Below are entries. Reproduce exactly the lines between the line holding "В Буда-Кошелевском районе в" and the line holding "Готово до відправки", inclusive, and only those.

▶ _Saved entries_:
^^^^

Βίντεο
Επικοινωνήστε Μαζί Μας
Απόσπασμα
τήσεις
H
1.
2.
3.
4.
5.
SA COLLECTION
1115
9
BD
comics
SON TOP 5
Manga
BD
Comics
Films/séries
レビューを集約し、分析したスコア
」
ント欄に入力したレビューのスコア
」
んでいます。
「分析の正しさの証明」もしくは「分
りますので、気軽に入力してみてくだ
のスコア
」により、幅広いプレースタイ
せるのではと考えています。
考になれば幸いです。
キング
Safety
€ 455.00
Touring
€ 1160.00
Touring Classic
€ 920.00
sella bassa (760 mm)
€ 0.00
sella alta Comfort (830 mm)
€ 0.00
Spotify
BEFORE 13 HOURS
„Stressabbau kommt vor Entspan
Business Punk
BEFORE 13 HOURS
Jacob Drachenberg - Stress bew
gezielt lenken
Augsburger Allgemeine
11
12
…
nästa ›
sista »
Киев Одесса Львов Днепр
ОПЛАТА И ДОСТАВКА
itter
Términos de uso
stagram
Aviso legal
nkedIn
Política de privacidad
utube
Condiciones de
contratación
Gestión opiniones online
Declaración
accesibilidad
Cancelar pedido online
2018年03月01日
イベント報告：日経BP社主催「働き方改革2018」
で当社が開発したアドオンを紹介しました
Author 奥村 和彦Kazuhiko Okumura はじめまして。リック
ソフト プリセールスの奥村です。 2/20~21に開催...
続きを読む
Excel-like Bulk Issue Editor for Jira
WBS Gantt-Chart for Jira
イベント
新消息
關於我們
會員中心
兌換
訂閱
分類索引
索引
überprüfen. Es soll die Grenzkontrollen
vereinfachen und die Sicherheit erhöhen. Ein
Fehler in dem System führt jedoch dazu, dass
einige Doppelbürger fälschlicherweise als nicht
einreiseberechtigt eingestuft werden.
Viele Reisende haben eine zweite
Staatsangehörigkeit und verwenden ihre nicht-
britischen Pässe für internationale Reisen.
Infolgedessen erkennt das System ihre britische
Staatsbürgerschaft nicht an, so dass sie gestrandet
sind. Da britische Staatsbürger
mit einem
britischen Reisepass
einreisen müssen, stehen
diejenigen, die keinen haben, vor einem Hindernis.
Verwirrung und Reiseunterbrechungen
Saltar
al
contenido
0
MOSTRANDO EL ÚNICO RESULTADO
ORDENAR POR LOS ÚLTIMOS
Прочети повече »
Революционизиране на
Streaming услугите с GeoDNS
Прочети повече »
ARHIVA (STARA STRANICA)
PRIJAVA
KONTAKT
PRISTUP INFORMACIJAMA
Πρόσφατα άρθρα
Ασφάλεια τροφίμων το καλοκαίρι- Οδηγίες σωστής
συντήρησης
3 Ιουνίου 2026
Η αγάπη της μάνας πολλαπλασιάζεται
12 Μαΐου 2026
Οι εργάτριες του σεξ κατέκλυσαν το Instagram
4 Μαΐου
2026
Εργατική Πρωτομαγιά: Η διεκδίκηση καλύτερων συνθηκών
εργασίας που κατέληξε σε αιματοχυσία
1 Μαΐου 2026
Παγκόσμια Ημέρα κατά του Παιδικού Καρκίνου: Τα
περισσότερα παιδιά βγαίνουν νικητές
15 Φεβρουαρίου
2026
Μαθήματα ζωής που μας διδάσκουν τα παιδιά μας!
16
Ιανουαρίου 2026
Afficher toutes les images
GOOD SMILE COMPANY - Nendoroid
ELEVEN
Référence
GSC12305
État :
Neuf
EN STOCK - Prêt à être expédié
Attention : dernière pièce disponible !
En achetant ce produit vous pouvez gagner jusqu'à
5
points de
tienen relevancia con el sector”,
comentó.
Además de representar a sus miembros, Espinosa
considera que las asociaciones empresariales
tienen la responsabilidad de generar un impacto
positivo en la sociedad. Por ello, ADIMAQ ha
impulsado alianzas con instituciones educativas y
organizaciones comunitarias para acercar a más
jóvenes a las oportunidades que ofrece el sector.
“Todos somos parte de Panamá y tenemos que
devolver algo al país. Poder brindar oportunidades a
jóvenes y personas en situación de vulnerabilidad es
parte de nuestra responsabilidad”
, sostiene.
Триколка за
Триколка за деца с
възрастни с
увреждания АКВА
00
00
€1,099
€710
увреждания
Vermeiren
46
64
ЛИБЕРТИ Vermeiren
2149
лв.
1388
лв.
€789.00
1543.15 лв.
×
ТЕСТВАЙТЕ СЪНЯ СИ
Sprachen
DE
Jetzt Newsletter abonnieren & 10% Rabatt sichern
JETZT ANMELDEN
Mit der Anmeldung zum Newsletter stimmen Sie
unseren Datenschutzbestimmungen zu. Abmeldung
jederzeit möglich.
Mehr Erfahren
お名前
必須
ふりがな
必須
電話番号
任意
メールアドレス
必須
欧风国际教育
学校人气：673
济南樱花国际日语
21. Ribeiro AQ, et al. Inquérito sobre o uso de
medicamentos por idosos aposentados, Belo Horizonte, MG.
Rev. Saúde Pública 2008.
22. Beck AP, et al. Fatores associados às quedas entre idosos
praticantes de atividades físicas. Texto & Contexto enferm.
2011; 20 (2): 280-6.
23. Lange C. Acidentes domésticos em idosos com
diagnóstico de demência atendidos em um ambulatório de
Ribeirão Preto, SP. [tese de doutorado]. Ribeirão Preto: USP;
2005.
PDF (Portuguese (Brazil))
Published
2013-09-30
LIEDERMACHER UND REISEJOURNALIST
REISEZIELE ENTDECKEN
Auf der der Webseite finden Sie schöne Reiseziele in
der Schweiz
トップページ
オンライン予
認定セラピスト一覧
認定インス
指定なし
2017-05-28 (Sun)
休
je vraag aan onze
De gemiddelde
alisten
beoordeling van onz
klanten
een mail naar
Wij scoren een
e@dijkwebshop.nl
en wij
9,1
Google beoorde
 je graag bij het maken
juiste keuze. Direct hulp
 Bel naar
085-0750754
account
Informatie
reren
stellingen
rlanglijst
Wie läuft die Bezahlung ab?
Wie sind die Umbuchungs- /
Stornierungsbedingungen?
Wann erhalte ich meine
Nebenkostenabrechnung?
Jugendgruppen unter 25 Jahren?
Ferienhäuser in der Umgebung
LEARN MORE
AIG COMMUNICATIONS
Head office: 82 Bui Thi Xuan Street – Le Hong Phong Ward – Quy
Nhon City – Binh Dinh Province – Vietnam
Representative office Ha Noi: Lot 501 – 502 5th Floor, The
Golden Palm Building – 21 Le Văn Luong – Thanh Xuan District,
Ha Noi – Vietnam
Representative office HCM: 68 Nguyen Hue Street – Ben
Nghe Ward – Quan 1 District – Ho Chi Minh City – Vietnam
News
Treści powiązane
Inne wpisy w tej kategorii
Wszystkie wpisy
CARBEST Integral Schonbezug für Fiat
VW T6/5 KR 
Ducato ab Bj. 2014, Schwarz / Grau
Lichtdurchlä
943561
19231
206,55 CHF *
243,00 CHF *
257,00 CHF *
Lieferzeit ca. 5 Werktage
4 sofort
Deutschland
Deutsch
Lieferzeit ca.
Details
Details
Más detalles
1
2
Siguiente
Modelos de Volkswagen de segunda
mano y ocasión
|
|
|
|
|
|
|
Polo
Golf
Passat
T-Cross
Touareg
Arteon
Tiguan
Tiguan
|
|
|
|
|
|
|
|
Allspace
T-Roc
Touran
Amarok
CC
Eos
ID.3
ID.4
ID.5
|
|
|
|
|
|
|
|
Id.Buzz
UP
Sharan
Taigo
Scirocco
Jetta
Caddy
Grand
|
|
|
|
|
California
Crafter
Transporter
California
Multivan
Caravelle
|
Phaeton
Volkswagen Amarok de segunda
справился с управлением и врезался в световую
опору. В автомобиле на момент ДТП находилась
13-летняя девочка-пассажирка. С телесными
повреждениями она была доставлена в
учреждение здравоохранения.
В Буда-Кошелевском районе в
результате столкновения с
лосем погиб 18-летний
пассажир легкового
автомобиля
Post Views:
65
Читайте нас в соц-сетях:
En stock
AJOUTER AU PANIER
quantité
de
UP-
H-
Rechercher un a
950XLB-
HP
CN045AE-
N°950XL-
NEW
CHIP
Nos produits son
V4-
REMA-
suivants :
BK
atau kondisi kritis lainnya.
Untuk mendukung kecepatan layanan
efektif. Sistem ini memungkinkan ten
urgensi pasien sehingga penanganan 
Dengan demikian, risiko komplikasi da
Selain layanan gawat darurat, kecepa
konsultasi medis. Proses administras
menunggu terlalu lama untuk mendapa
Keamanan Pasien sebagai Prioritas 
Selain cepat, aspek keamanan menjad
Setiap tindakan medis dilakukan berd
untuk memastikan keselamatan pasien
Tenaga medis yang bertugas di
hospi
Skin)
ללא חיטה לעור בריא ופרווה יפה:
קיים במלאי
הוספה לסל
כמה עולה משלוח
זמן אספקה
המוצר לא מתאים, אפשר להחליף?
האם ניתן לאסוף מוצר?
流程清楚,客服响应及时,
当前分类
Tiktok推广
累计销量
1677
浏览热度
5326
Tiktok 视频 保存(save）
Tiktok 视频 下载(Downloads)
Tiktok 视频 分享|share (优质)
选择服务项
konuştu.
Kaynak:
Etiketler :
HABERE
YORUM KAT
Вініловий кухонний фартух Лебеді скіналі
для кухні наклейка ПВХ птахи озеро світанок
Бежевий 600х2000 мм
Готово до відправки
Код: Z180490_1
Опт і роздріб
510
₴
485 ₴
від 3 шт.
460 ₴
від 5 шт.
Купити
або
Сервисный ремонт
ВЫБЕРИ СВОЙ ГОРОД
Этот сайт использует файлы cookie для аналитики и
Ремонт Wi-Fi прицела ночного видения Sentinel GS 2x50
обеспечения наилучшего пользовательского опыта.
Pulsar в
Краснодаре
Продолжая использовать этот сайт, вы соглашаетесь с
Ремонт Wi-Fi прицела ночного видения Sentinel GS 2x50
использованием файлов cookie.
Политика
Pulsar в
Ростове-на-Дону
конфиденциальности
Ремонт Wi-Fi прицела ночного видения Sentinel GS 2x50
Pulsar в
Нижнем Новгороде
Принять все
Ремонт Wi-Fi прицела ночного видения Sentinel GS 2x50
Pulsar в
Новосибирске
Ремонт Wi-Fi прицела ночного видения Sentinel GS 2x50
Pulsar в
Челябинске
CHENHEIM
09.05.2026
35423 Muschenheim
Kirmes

^^^^

▶ _Solution to the exercise_:
В Буда-Кошелевском районе в
результате столкновения с
лосем погиб 18-летний
пассажир легкового
автомобиля
Post Views:
65
Читайте нас в соц-сетях:
En stock
AJOUTER AU PANIER
quantité
de
UP-
H-
Rechercher un a
950XLB-
HP
CN045AE-
N°950XL-
NEW
CHIP
Nos produits son
V4-
REMA-
suivants :
BK
atau kondisi kritis lainnya.
Untuk mendukung kecepatan layanan
efektif. Sistem ini memungkinkan ten
urgensi pasien sehingga penanganan 
Dengan demikian, risiko komplikasi da
Selain layanan gawat darurat, kecepa
konsultasi medis. Proses administras
menunggu terlalu lama untuk mendapa
Keamanan Pasien sebagai Prioritas 
Selain cepat, aspek keamanan menjad
Setiap tindakan medis dilakukan berd
untuk memastikan keselamatan pasien
Tenaga medis yang bertugas di
hospi
Skin)
ללא חיטה לעור בריא ופרווה יפה:
קיים במלאי
הוספה לסל
כמה עולה משלוח
זמן אספקה
המוצר לא מתאים, אפשר להחליף?
האם ניתן לאסוף מוצר?
流程清楚,客服响应及时,
当前分类
Tiktok推广
累计销量
1677
浏览热度
5326
Tiktok 视频 保存(save）
Tiktok 视频 下载(Downloads)
Tiktok 视频 分享|share (优质)
选择服务项
konuştu.
Kaynak:
Etiketler :
HABERE
YORUM KAT
Вініловий кухонний фартух Лебеді скіналі
для кухні наклейка ПВХ птахи озеро світанок
Бежевий 600х2000 мм
Готово до відправки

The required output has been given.